** Exercise brief **
Lay out every line of text in the data below as a Markdown table with the columns "Row" and "Line," numbering the rows in order and skipping blank lines. Leave the pictures out of your answer.

(Working data begins)

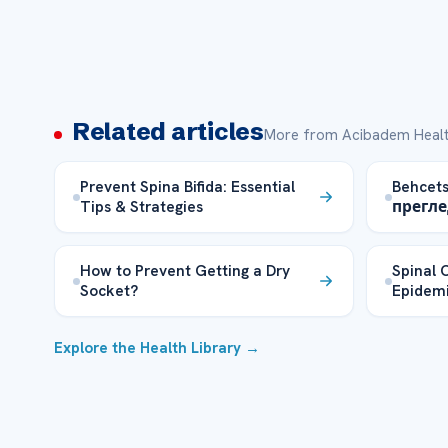
Related articles
More from Acibadem Healt
Prevent Spina Bifida: Essential
Behcet
Tips & Strategies
прегле
How to Prevent Getting a Dry
Spinal 
Socket?
Epidemi
Explore the Health Library →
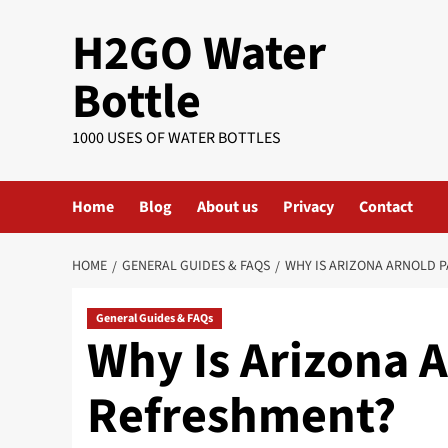
Skip
H2GO Water
to
content
Bottle
1000 USES OF WATER BOTTLES
Home
Blog
About us
Privacy
Contact
HOME
GENERAL GUIDES & FAQS
WHY IS ARIZONA ARNOLD 
General Guides & FAQs
Why Is Arizona 
Refreshment?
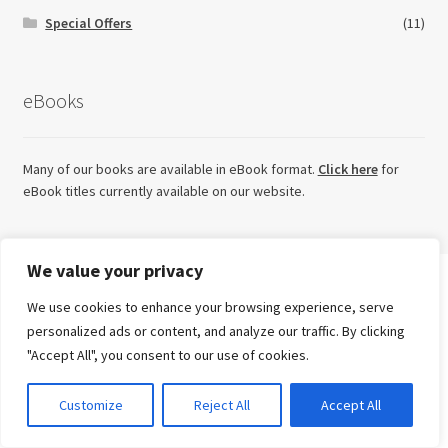
Special Offers
(11)
eBooks
Many of our books are available in eBook format.
Click here
for
eBook titles currently available on our website.
We value your privacy
Looking for something else?
We use cookies to enhance your browsing experience, serve
Search
personalized ads or content, and analyze our traffic. By clicking
for:
"Accept All", you consent to our use of cookies.
Try our sister imprint for high quality, independent non-
Advanced Search ⮞
fiction
0
Customize
Reject All
Accept All
Currency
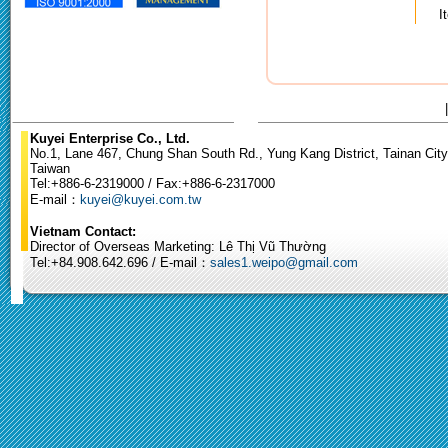
I
Kuyei Enterprise Co., Ltd.
No.1, Lane 467, Chung Shan South Rd., Yung Kang District, Tainan City
Taiwan
Tel:+886-6-2319000 / Fax:+886-6-2317000
E-mail：
kuyei@kuyei.com.tw
Vietnam Contact:
Director of Overseas Marketing: Lê Thị Vũ Thường
Tel:+84.908.642.696 / E-mail：
sales1.weipo@gmail.com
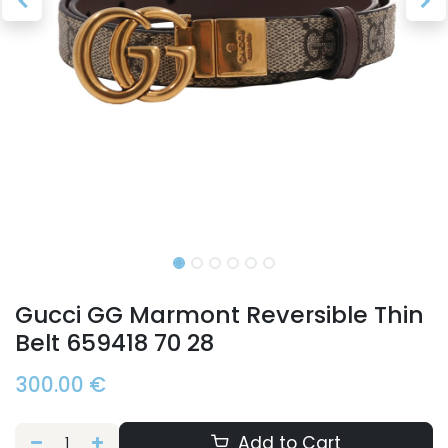
Gucci GG Marmont Reversible Thin
Belt 659418 70 28
300.00
€
Add to Cart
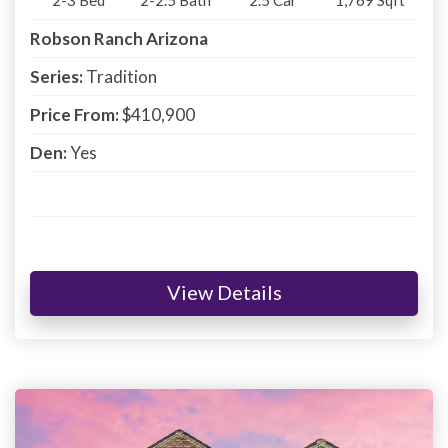
Robson Ranch Arizona
Series:
Tradition
Price From:
$410,900
Den:
Yes
View Details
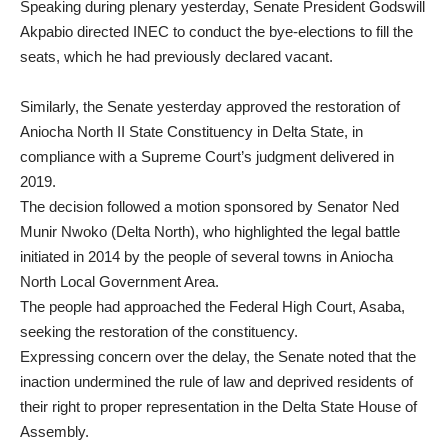
Speaking during plenary yesterday, Senate President Godswill
Akpabio directed INEC to conduct the bye-elections to fill the
seats, which he had previously declared vacant.
Similarly, the Senate yesterday approved the restoration of
Aniocha North II State Constituency in Delta State, in
compliance with a Supreme Court’s judgment delivered in
2019.
The decision followed a motion sponsored by Senator Ned
Munir Nwoko (Delta North), who highlighted the legal battle
initiated in 2014 by the people of several towns in Aniocha
North Local Government Area.
The people had approached the Federal High Court, Asaba,
seeking the restoration of the constituency.
Expressing concern over the delay, the Senate noted that the
inaction undermined the rule of law and deprived residents of
their right to proper representation in the Delta State House of
Assembly.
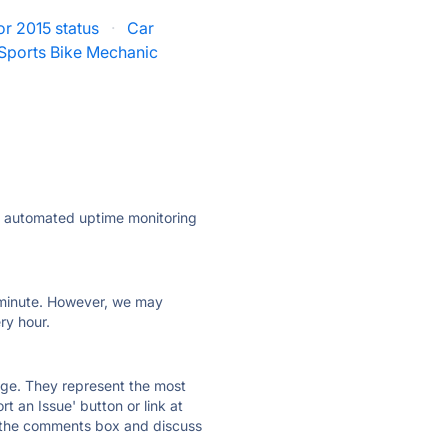
r 2015 status
·
Car
Sports Bike Mechanic
ly automated uptime monitoring
ry minute. However, we may
ry hour.
 page. They represent the most
t an Issue' button or link at
e the comments box and discuss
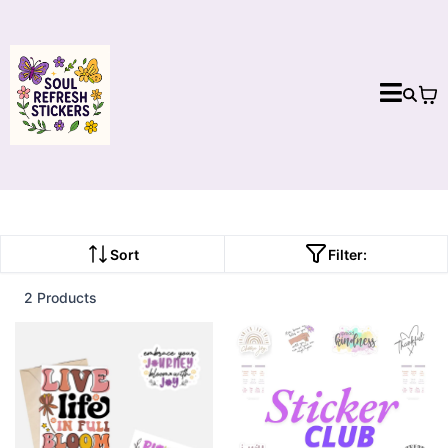
Sort
Filter:
2 Products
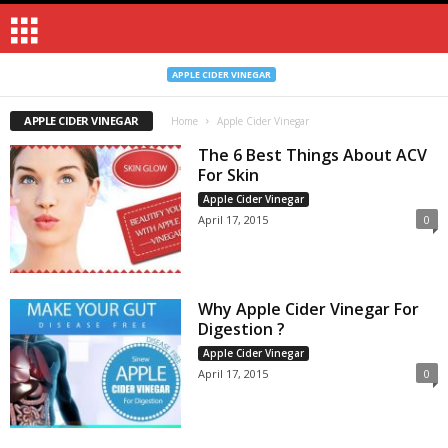
APPLE CIDER VINEGAR
APPLE CIDER VINEGAR
Home
Apple Cider Vinegar
The 6 Best Things About ACV
For Skin
Apple Cider Vinegar
April 17, 2015
0
Why Apple Cider Vinegar For
Digestion ?
Apple Cider Vinegar
April 17, 2015
0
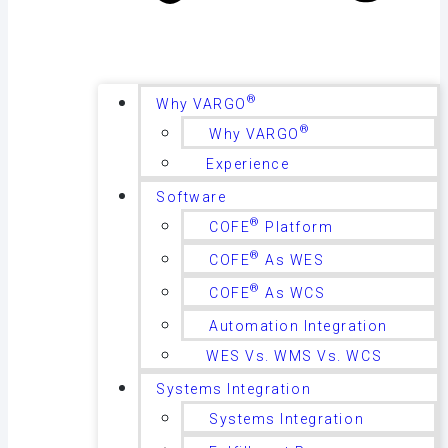
®
Why VARGO
®
Why VARGO
Experience
Software
®
COFE
Platform
®
COFE
As WES
®
COFE
As WCS
Automation Integration
WES Vs. WMS Vs. WCS
Systems Integration
Systems Integration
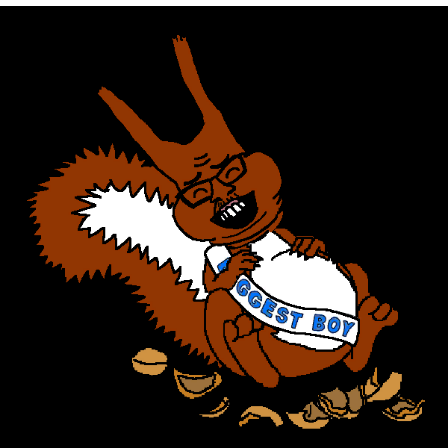
Memes
Does He Know?
The Missile Knows Where It Is
Memes
Evelyn Smith Smiling /
Evelynsmithhhhh Stare
My Father-In-Law Is A Builder / We
Can't, We Don't Know How To Do It
Jacob Batalon CEO of Sex
Topiary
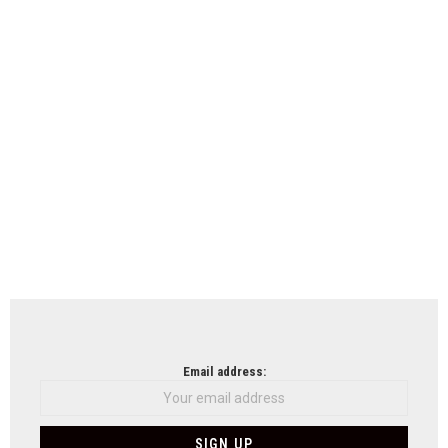
Email address:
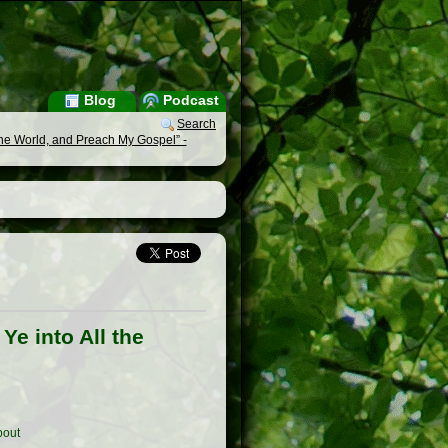
Blog
Podcast
Search
the World, and Preach My Gospel” -
e into All the
out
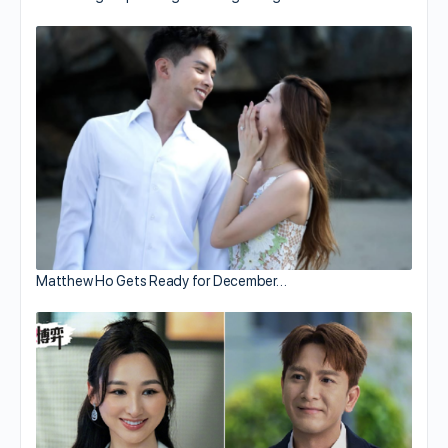
Matthew Ho Gets Ready for December…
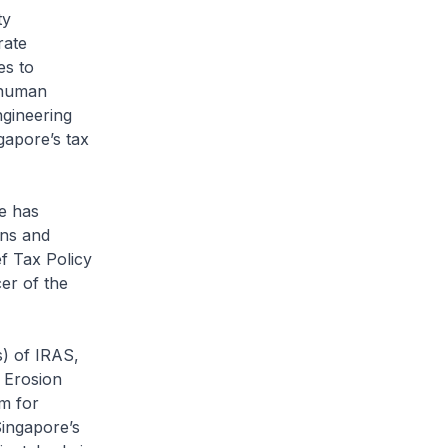
ty
rate
es to
 human
ngineering
gapore’s tax
e has
ons and
f Tax Policy
er of the
) of IRAS,
 Erosion
m for
ingapore’s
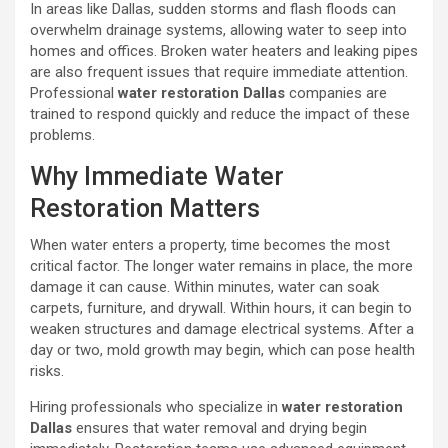
In areas like Dallas, sudden storms and flash floods can
overwhelm drainage systems, allowing water to seep into
homes and offices. Broken water heaters and leaking pipes
are also frequent issues that require immediate attention.
Professional
water restoration Dallas
companies are
trained to respond quickly and reduce the impact of these
problems.
Why Immediate Water
Restoration Matters
When water enters a property, time becomes the most
critical factor. The longer water remains in place, the more
damage it can cause. Within minutes, water can soak
carpets, furniture, and drywall. Within hours, it can begin to
weaken structures and damage electrical systems. After a
day or two, mold growth may begin, which can pose health
risks.
Hiring professionals who specialize in
water restoration
Dallas
ensures that water removal and drying begin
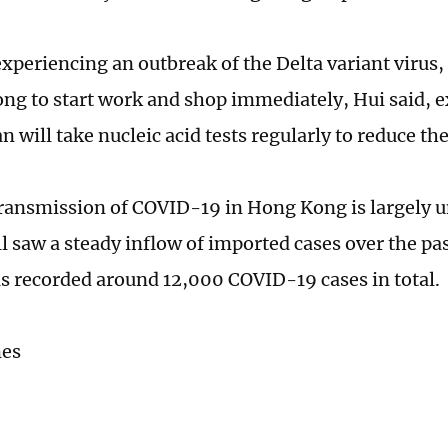
experiencing an outbreak of the Delta variant viru
ng to start work and shop immediately, Hui said, 
 will take nucleic acid tests regularly to reduce the
transmission of COVID-19 in Hong Kong is largely u
ill saw a steady inflow of imported cases over the p
as recorded around 12,000 COVID-19 cases in total.
mes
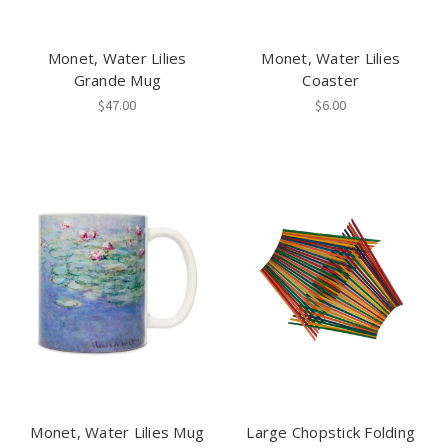
Monet, Water Lilies
Monet, Water Lilies
Grande Mug
Coaster
$47.00
$6.00
Monet, Water Lilies Mug
Large Chopstick Folding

(Working data ends)

** Exercise solution **
| Row | Line |
|---|---|
| 1 | Related articles |
| 2 | More from Acibadem Healt |
| 3 | Prevent Spina Bifida: Essential |
| 4 | Behcet |
| 5 | Tips & Strategies |
| 6 | прегле |
| 7 | How to Prevent Getting a Dry |
| 8 | Spinal  |
| 9 | Socket? |
| 10 | Epidemi |
| 11 | Explore the Health Library → |
| 12 | Skip |
| 13 | H2GO Water |
| 14 | to |
| 15 | content |
| 16 | Bottle |
| 17 | 1000 USES OF WATER BOTTLES |
| 18 | Home |
| 19 | Blog |
| 20 | About us |
| 21 | Privacy |
| 22 | Contact |
| 23 | HOME |
| 24 | GENERAL GUIDES & FAQS |
| 25 | WHY IS ARIZONA ARNOLD  |
| 26 | General Guides & FAQs |
| 27 | Why Is Arizona  |
| 28 | Refreshment? |
| 29 | Special Offers |
| 30 | (11) |
| 31 | eBooks |
| 32 | Many of our books are available in eBook format. |
| 33 | Click here |
| 34 | for |
| 35 | eBook titles currently available on our website. |
| 36 | We value your privacy |
| 37 | Looking for something else? |
| 38 | We use cookies to enhance your browsing experience, serve |
| 39 | Search |
| 40 | personalized ads or content, and analyze our traffic. By clicking |
| 41 | for: |
| 42 | "Accept All", you consent to our use of cookies. |
| 43 | Try our sister imprint for high quality, independent non- |
| 44 | Advanced Search ⮞ |
| 45 | fiction |
| 46 | 0 |
| 47 | Customize |
| 48 | Reject All |
| 49 | Accept All |
| 50 | Currency |
| 51 | I |
| 52 | Kuyei Enterprise Co., Ltd. |
| 53 | No.1, Lane 467, Chung Shan South Rd., Yung Kang District, Tainan City |
| 54 | Taiwan |
| 55 | Tel:+886-6-2319000 / Fax:+886-6-2317000 |
| 56 | E-mail： |
| 57 | kuyei@kuyei.com.tw |
| 58 | Vietnam Contact: |
| 59 | Director of Overseas Marketing: Lê Thị Vũ Thường |
| 60 | Tel:+84.908.642.696 / E-mail： |
| 61 | sales1.weipo@gmail.com |
| 62 | Gucci GG Marmont Reversible Thin |
| 63 | Belt 659418 70 28 |
| 64 | 300.00 |
| 65 | € |
| 66 | Add to Cart |
| 67 | Robson Ranch Arizona |
| 68 | Series: |
| 69 | Tradition |
| 70 | Price From: |
| 71 | $410,900 |
| 72 | Den: |
| 73 | Yes |
| 74 | View Details |
| 75 | Speaking during plenary yesterday, Senate President Godswill |
| 76 | Akpabio directed INEC to conduct the bye-elections to fill the |
| 77 | seats, which he had previously declared vacant. |
| 78 | Similarly, the Senate yesterday approved the restoration of |
| 79 | Aniocha North II State Constituency in Delta State, in |
| 80 | compliance with a Supreme Court’s judgment delivered in |
| 81 | 2019. |
| 82 | The decision followed a motion sponsored by Senator Ned |
| 83 | Munir Nwoko (Delta North), who highlighted the legal battle |
| 84 | initiated in 2014 by the people of several towns in Aniocha |
| 85 | North Local Government Area. |
| 86 | The people had approached the Federal High Court, Asaba, |
| 87 | seeking the restoration of the constituency. |
| 88 | Expressing concern over the delay, the Senate noted that the |
| 89 | inaction undermined the rule of law and deprived residents of |
| 90 | their right to proper representation in the Delta State House of |
| 91 | Assembly. |
| 92 | r 2015 status |
| 93 | · |
| 94 | Car |
| 95 | Sports Bike Mechanic |
| 96 | ly automated uptime monitoring |
| 97 | ry minute. However, we may |
| 98 | ry hour. |
| 99 |  page. They represent the most |
| 100 | t an Issue' button or link at |
| 101 | e the comments box and discuss |
| 102 | Sort |
| 103 | Filter: |
| 104 | 2 Products |
| 105 | APPLE CIDER VINEGAR |
| 106 | APPLE CIDER VINEGAR |
| 107 | Home |
| 108 | Apple Cider Vinegar |
| 109 | The 6 Best Things About ACV |
| 110 | For Skin |
| 111 | Apple Cider Vinegar |
| 112 | April 17, 2015 |
| 113 | 0 |
| 114 | Why Apple Cider Vinegar For |
| 115 | Digestion ? |
| 116 | Apple Cider Vinegar |
| 117 | April 17, 2015 |
| 118 | 0 |
| 119 | ® |
| 120 | Why VARGO |
| 121 | ® |
| 122 | Why VARGO |
| 123 | Experience |
| 124 | Software |
| 125 | ® |
| 126 | COFE |
| 127 | Platform |
| 128 | ® |
| 129 | COFE |
| 130 | As WES |
| 131 | ® |
| 132 | COFE |
| 133 | As WCS |
| 134 | Automation Integration |
| 135 | WES Vs. WMS Vs. WCS |
| 136 | Systems Integration |
| 137 | Systems Integration |
| 138 | Memes |
| 139 | Does He Know? |
| 140 | The Missile Knows Where It Is |
| 141 | Memes |
| 142 | Evelyn Smith Smiling / |
| 143 | Evelynsmithhhhh Stare |
| 144 | My Father-In-Law Is A Builder / We |
| 145 | Can't, We Don't Know How To Do It |
| 146 | Jacob Batalon CEO of Sex |
| 147 | Topiary |
| 148 | Email address: |
| 149 | Blog |
| 150 | Podcast |
| 151 | Search |
| 152 | the World, and Preach My Gospel” - |
| 153 | e into All the |
| 154 | out |
| 155 | Matthew Ho Gets Ready for December… |
| 156 | ty |
| 157 | rate |
| 158 | es to |
| 159 |  human |
| 160 | ngineering |
| 161 | gapore’s tax |
| 162 | e has |
| 163 | ons and |
| 164 | f Tax Policy |
| 165 | er of the |
| 166 | ) of IRAS, |
| 167 |  Erosion |
| 168 | m for |
| 169 | ingapore’s |
| 170 | In areas like Dallas, sudden storms and flash floods can |
| 171 | overwhelm drainage systems, allowing water to seep into |
| 172 | homes and offices. Broken water heaters and leaking pipes |
| 173 | are also frequent issues that require immediate attention. |
| 174 | Professional |
| 175 | water restoration Dallas |
| 176 | companies are |
| 177 | trained to respond quickly and reduce the impact of these |
| 178 | problems. |
| 179 | Why Immediate Water |
| 180 | Restoration Matters |
| 181 | When water enters a property, time becomes the most |
| 182 | critical factor. The longer water remains in place, the more |
| 183 | damage it can cause. Within minutes, water can soak |
| 184 | carpets, furniture, and drywall. Within hours, it can begin to |
| 185 | weaken structures and damage electrical systems. After a |
| 186 | day or two, mold growth may begin, which can pose health |
| 187 | risks. |
| 188 | Hiring professionals who specialize in |
| 189 | water restoration |
| 190 | Dallas |
| 191 | ensures that water removal and drying begin |
| 192 | experiencing an outbreak of the Delta variant viru |
| 193 | ng to start work and shop immediately, Hui said,  |
| 194 |  will take nucleic acid tests regularly to reduce the |
| 195 | transmission of COVID-19 in Hong Kong is largely u |
| 196 | ill saw a steady inflow of imported cases over the p |
| 197 | as recorded around 12,000 COVID-19 cases in total. |
| 198 | mes |
| 199 | Monet, Water Lilies |
| 200 | Monet, Water Lilies |
| 201 | Grande Mug |
| 202 | Coaster |
| 203 | $47.00 |
| 204 | $6.00 |
| 205 | Monet, Water Lilies Mug |
| 206 | Large Chopstick Folding |